Semantic role labeling is the task of determining what the arguments of a verb are. For instance, in “The lion ate the deer,” the verb “ate” has two semantic roles: the agent (the lion) who does the eating, and the patient (the deer) who was eaten. The roles stay the same even if the syntax changes; in “the deer was eaten by the lion,” the deer is now the syntactic subject of “was eaten,” but it is still the patient in terms of semantic roles.

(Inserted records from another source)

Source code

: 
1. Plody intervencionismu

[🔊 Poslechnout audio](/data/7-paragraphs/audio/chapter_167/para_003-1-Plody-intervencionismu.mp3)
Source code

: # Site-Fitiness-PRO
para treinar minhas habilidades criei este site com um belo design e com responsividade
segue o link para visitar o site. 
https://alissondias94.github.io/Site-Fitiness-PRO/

This paper takes as input a bunch of parsed sentences and essentially does some clustering on all of the verb arguments to try to figure out which ones correspond to the same semantic role. They arguments that they cluster have two components: the syntax in which the argument appeared (for instance, they use “ACT:LEFT:SBJ” to mean “governed by an active verb, on the left of the verb, and the parse tells me this is the subject”), and the head word of the argument (which hopefully tells you something of the semantics). Separating the syntactic decision from the semantic one like this seems to be a pretty good idea.

In the first model they presented, they used a CRP to do the clustering, modeling each predicate independently. They also presented a version that uses a distance-dependent CRP, and they induce the distances using block coordinate ascent between the partitioning and the distance matrix (inducing the distances was pretty cool).

Their results were quite good for an unsupervised system (though so was previous work - I suppose semantic role labeling is an easier problem than I thought it was?). Using “purity” and “collocation” as unsupervised surrogates of precision and recall, they report an F1 of 83 (the best previously published result was 80.1).